Selbstverständlich gehört das Knalltrauma immer in ärztliche Behandlung. Entweder geht man erst damit zum Hausarzt oder sucht gleich einen Fachmann für diese Krankheit auf. Dieser Fachmann ist natürlich der Hals-Nasen-Ohren-Arzt, der in jeder Stadt zu finden ist. Sollte das Knalltrauma am Wochenende oder an Feiertagen auftreten und man möchte sich untersuchen lassen, kann man auch eine Klinik mit einem HNO-Bereich aufsuchen. Gerade Unikliniken haben eine Hals-Nasen-Ohren-Klinik integriert, die man aufsuchen kann. Oder aber man ruft den Notdienst an und sucht die Notpraxis eines Hals-Nasen-Ohren-Arztes auf. Der Arzt wird eine Gehörprüfung, auch Audiometrie genannt, durchführen. Diese zeigt eine Innenohrschwerhörigkeit im Hochtonbereich. Zwar kann der Arzt schon aufgrund der Symptome ein Knalltrauma diagnostizieren, aber die Untersuchung wird er auf jeden Fall durchführen. Ist die Diagnose erst einmal gestellt, sieht die Prognose recht gut aus. Im Grunde ist es so, dass die Beschwerden des Patienten sich mit Medikamenten nach 6 Wochen gebessert haben oder vollständig abgeklungen sind. Nur in ganz seltenen Fällen ist es so, dass die Therapie noch keinen großen Erfolg hatte und dann eine schlechte Prognose hat. Nach 6 Wochen kann das Knalltrauma nicht mehr gut therapiert werden. Genau deshalb sollte man auf jeden Fall immer früh genug zum Arzt gehen! Wenn das Knalltrauma von einem Tinnitus begleitet wird, kann man nicht immer sicher sagen, dass auch dieser vollständig abklingt. Es gibt durchaus einige Patienten, die trotz Behandlung nicht ganz von dem Tinnitus befreit werden können. Auch er bedarf einer schnellen Behandlung, wenn man nicht an Spätfolgen leiden möchte.

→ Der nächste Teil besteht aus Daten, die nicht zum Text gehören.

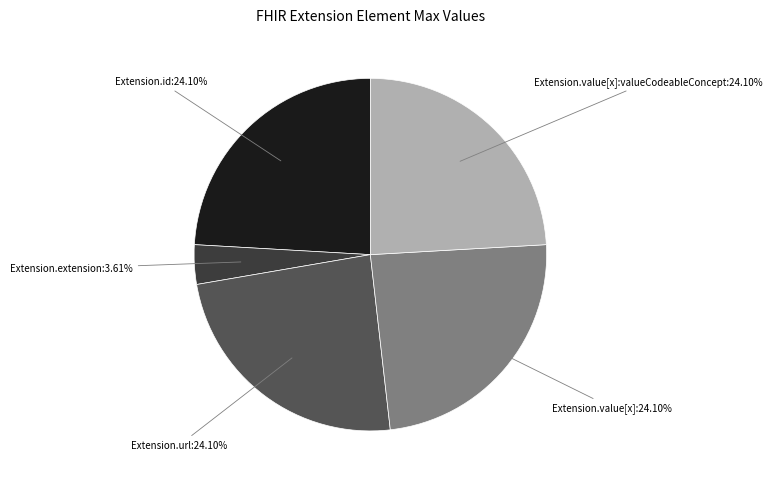

Count the number of slices in the pie.

5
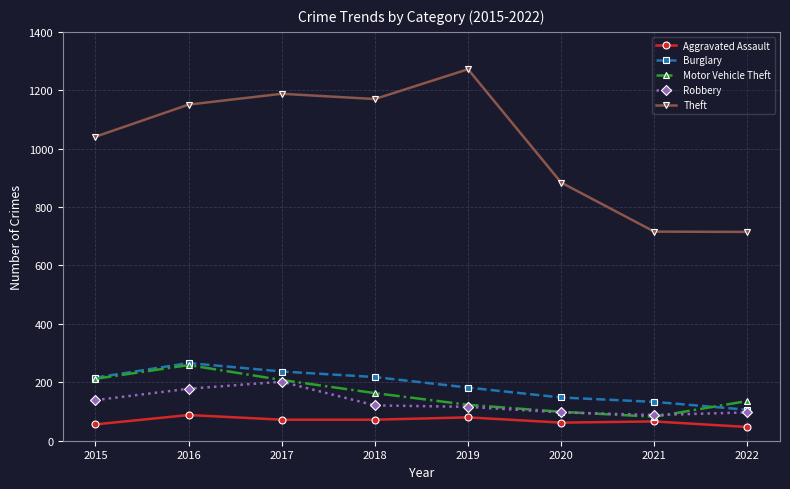

Does the chart have visible grid lines?

Yes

Behandlung und Therapie eines Knalltraumas

Die Therapie von dem Knalltrauma ist konservativ, was bedeutet, dass nur in ganz seltenen Fällen eine Operation von Nöten ist. Der Arzt kann eine Kortison-Therapie durchführen, die gerade zu Beginn hochdosiert geboten wird und mit der Zeit reduziert wird. Oft bekommen die Patienten Kortison Tabletten, die sie dann auch zu Hause einnehmen können. Natürlich muss man sich in diesem Fall exakt an die Dosierung halten und auf keinen Fall auf eigener Faust das Kortison reduzieren. Das wäre zum einen nicht gut für das Knalltrauma und zum anderen kann das schnelle Absetzen von Kortison noch Nebenwirkungen mit sich bringen. Neben dem Kortison gibt der Arzt auch noch Medikamente, die dafür sorgen, dass die Fließfähigkeit des Blutes sich verbessert. Dadurch wieder wird die Durchblutung des Ohres gefördert, was recht wichtig für die Heilung von dem Knalltrauma ist. Sollten die Medikamente nicht gut wirken, wird der Arzt außerdem noch Sauerstoff verabreichen. Es folgt die hyperbare Sauerstofftherapie, also Sauerstoff unter Überdruckbedingungen. Man sieht schon an der Therapie, dass sie unabdingbar ist. Niemand sollte das Knalltrauma auf die leichte Schulter nehmen und es auf jeden Fall behandeln lassen. Natürlich kann man am Wochenende oder am Feiertag bis zum nächsten Tag warten, man muss nicht unbedingt als Notfall ins Krankenhaus fahren, aber man muss auf jeden Fall den Arzt aufsuchen. Und man kann auch durchaus als Notfall die Klinik aufsuchen, ohne dort komisch angeschaut zu werden. Fakt ist, umso schneller man mit der Therapie beginnt, desto besser sind die Chancen der Heilung. Es kann durchaus passieren, dass bei dem Knalltrauma auch operiert werden muss. Eine OP wird dann angeordnet, wenn ein Innenohrfenster beschädigt ist. In dem Fall wird eine Trommelfellaufklappung durchgeführt.